Ein Prosit 2014 2 di 3


Antica trattoria a Malborghetto - 1903
Antica trattoria a Malborghetto – 1903

 

Brunello di Montalcino Riserva 2008 Biondi Santi

Come ci si avvicina propriamente a un vino che per principio – leggasi: per intima essenza, per storia, per le vive tracce mnesiche di assaggi precedenti, per un campo di possibilità evolutive che contempla più gradi di infinità – esige attesa e un’attenzione adiacente alla dedizione? Chiarisco: non è questione di culto, bensì di cultura. Il primo è inevitabile sovrastruttura, la seconda è, credo, il senso compiuto di un vino del genere, non inattingibile ma richiedente comprensione e immaginazione, passione e pazienza. Nel poco tempo disponibile, l’approccio forse unico possibile è l’approssimazione: l’accettare il giusto margine d’errore e d’indefinitezza, per nostro e non per suo limite. Per dare evidenza ed effabilità, pur sapendo d’errare in qualche misura, al latente e ineffabile. Così procedendo si può dare qualche elemento d’insieme senza alcuna pretesa di individuare: è di bontà complessiva e intransigente, non compiace, né ammicca. È profondità ed evocazione, essenza e misura, potenza senza peso. In questa fase si coglie al meglio per constatazione della sua stoffa, della consistenza, dei tannini duri, della marcante vena minerale e dell’attacco anch’esso intransigente per eleganza strenua e non affettata. Impressione tattile che si misura in minuti. Oracolare.
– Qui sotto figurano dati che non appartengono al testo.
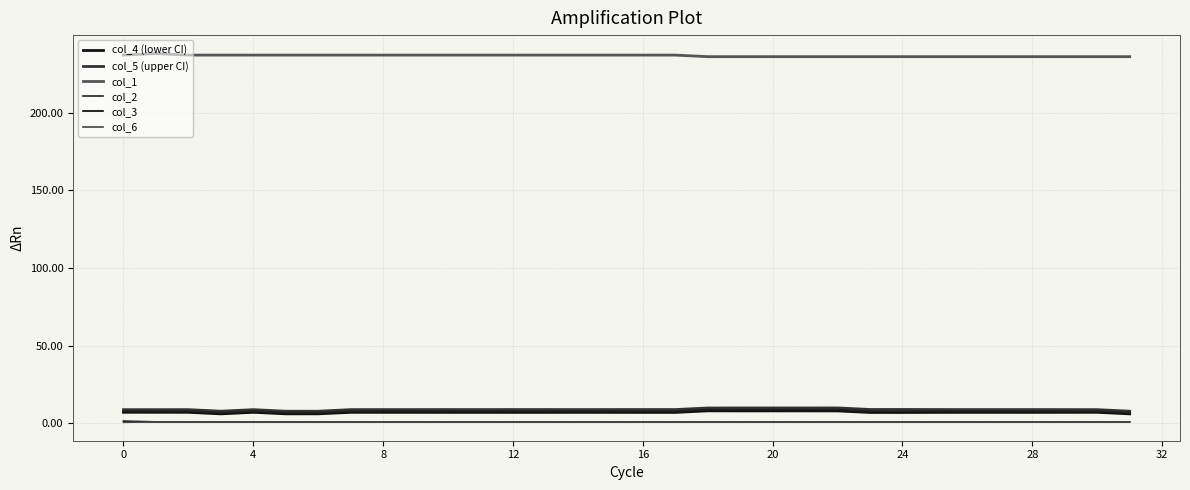

Is this an area chart (filled region under the line)?

No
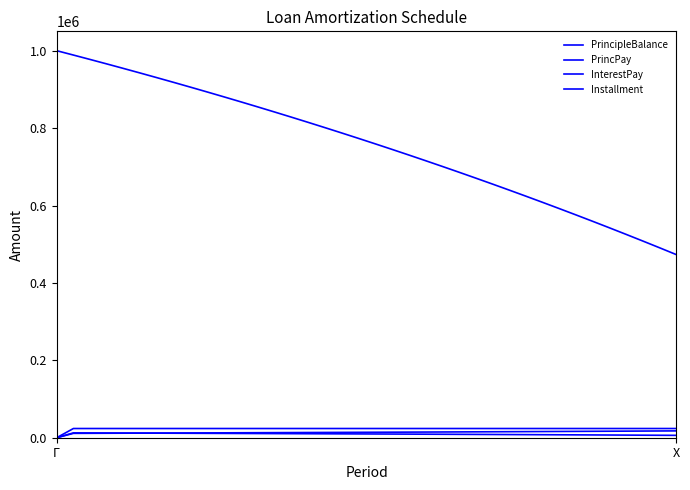

Which category has the lowest value in the PrincipleBalance series?

X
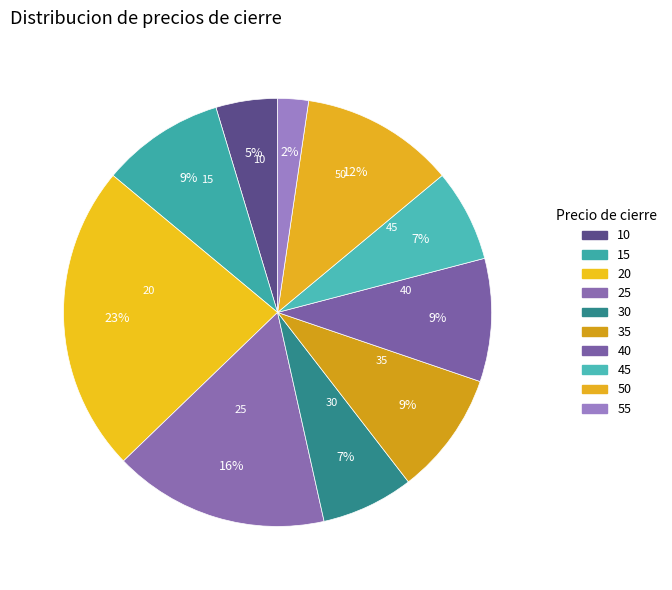

To the nearest percent, what is the combined percentage of 45 and 50?

19%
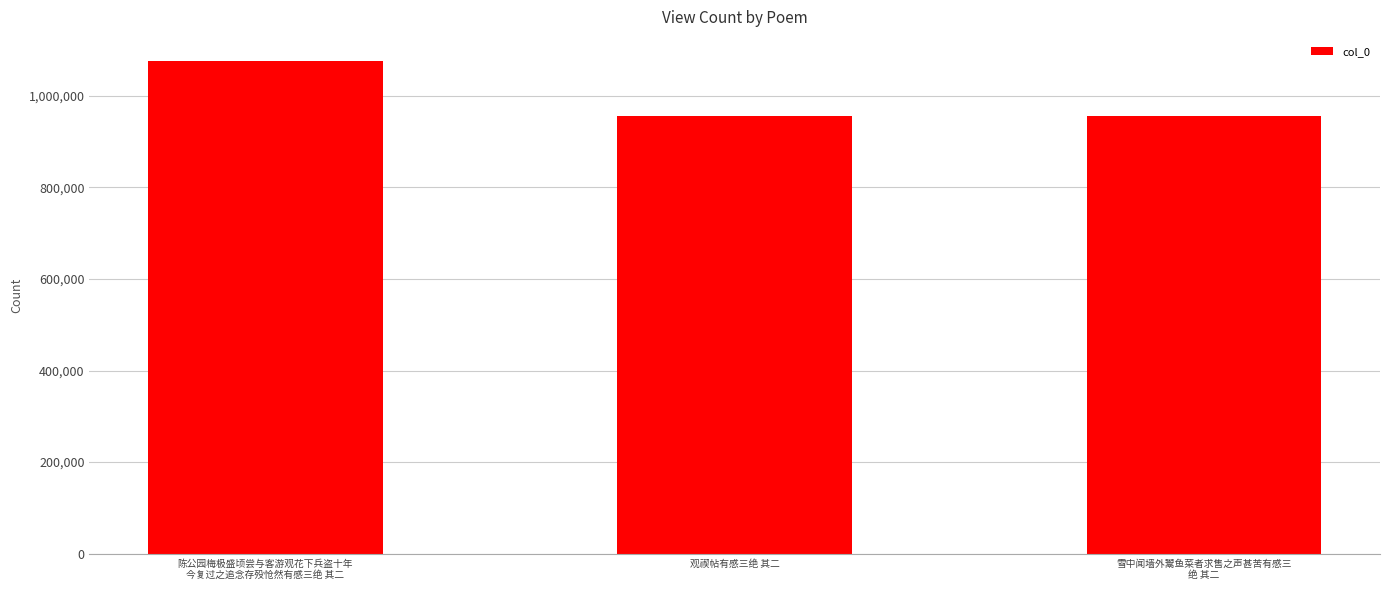

At which label does the data first exceed 957008?

陈公园梅极盛顷尝与客游观花下兵盗十年
今复过之追念存殁怆然有感三绝 其二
Brunello di Montalcino 2007 Biondi Santi

La piacevolezza elevata a nobiltà. Complice l’annata, è un vino già aperto e disteso, che alla quota di freschezza cherry-berry (citando Kerin o’Keefe) associa una ricca macedonia di frutta matura, con prevalenza schiacciante del colore rosso. In più cenni ferrosi e d’armelline, nocciolo di ciliegia, rovo, cenere, alloro e terra umida. Analoga percezione di ricchezza e distensione al palato, dove si svolge regolare, teso abbastanza ma senza risultare nervoso, preciso nei riconoscimenti e misurato nel calore, che contribuisce alla diffusione aromatica. Risaltano, dopo la Riserva, le differenze nella percezione tattile: maggior larghezza della trama, minor prominenza nei rilievi, minor pressione. Ma è un confronto ingeneroso e la bontà delle sensazioni finali lo relega a espediente: soprattutto la grana e il ricordo gustativo (cacao, rabarbaro) dei tannini, la distintiva e persistente sapidità, le sensazioni retrolfattive da distillato di frutta, connubio di calore e aroma sublimato.